Confidential - Washington, DC
EMC Documentum Architect/Administrator
Responsibilities:
- Installed, configured, documented the policies and procedures for Documentum 6.5 sp2 and associated components which supports user in about 130 offices around the world
- Participated in architectural discussion with various teams and based on the requirements provided the necessary Documentum components.
- Analyzed and fixed a critical longer unresolved issue of syncing users with Active Directory which was failing to import all the users. Additionally proposed/configured Federation which tremendously reduced the network traffic.
Confidential, Arlington, VA
Sr. Software Development Analyst/Documentum Administrator, Solutions Architect
Responsibilities:
- Lead Developer for Confidential, a web-based request and document tracking system that seamlessly integrates Documentum as a content management system.

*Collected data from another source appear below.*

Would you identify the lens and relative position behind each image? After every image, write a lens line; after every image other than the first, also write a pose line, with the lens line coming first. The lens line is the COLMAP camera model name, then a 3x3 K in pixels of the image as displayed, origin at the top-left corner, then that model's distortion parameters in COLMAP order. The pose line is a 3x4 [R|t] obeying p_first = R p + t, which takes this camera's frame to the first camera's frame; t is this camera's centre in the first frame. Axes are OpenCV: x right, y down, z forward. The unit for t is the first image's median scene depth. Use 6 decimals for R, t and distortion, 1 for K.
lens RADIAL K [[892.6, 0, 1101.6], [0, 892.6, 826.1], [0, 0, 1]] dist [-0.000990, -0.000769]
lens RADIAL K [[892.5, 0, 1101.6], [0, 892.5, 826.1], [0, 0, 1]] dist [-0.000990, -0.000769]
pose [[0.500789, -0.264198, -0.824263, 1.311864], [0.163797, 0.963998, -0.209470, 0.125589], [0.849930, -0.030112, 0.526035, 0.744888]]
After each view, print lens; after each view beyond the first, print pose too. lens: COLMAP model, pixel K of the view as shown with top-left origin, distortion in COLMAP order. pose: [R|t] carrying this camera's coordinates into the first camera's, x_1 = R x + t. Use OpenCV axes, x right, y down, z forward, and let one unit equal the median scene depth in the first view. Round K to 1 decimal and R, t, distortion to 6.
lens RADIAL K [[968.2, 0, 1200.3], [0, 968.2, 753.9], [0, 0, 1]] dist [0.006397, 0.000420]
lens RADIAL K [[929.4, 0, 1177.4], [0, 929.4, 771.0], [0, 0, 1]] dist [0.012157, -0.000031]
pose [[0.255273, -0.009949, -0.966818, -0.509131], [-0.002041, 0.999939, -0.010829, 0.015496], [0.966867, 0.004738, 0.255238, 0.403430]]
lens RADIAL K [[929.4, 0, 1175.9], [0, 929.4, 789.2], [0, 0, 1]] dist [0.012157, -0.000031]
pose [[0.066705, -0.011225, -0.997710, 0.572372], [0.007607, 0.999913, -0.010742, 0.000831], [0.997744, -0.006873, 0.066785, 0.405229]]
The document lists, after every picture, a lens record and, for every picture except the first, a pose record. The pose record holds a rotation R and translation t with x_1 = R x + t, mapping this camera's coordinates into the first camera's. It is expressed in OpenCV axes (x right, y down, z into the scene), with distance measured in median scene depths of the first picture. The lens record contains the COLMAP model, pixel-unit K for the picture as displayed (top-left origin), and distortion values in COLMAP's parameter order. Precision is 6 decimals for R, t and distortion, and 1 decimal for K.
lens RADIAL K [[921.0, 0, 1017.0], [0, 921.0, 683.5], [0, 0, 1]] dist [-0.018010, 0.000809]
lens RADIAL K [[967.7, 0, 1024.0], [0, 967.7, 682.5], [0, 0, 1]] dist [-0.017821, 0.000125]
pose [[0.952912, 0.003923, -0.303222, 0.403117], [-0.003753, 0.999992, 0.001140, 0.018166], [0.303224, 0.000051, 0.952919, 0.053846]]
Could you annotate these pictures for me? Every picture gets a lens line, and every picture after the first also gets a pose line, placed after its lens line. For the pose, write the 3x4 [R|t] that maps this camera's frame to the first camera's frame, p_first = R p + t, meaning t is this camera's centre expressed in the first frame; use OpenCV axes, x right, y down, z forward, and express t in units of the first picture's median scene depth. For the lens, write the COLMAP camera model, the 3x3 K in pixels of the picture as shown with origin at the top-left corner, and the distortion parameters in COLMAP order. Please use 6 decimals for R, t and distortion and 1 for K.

- Provided technical oversight for software engineering activities and drive alignment with FDIC SDLC methodology. Develop requirements and technical design specifications, as well as code, test and debug software. Conduct data modeling using Erwin/ERX, and design system interfaces. Served as Lead Developer for successful implementation of DRRTRAK Version 1.0.
- Systems/Analyst Lead Developer for web-based Appointment Scheduling System (APSS) Version 1.0 for DRR Dallas CSC Call Center. Orchestrated design, development, and implementation of system in less than 60 days in response to an urgent requirement involving bank closing. Integrated system with DRR CSC’s Unix-based IVR (Interactive Voice Response) system. Obtained Section 508 compliance.
- Systems Administrator for Documentum and applications based on Documentum 4i and 5x platforms working in Windows and UNIX platform. Create and introduce road maps for conversion/upgrade, docbases (configuration), docapps, jobs, and ad hoc scripts using DQL/API/DFC, and ad hoc reports. Provide engineering application architectures and standards assistance to development teams throughout life cycle. Perform a range of routine Documentum maintenance tasks, such as monitoring, troubleshooting, and resolving Documentum jobs. Conduct capacity planning and monitor production docbases and Documentum activities while ensuring consistent environment availability. Collaborate with infrastructure/application team to manage server issues.
- Responded to user reported loss of critical data in FDIC Production system. Delivered series of instructions and process analysis that resulted in the identification of issues. Created unique scheme to effectively recover documents and locate data within 8 hours.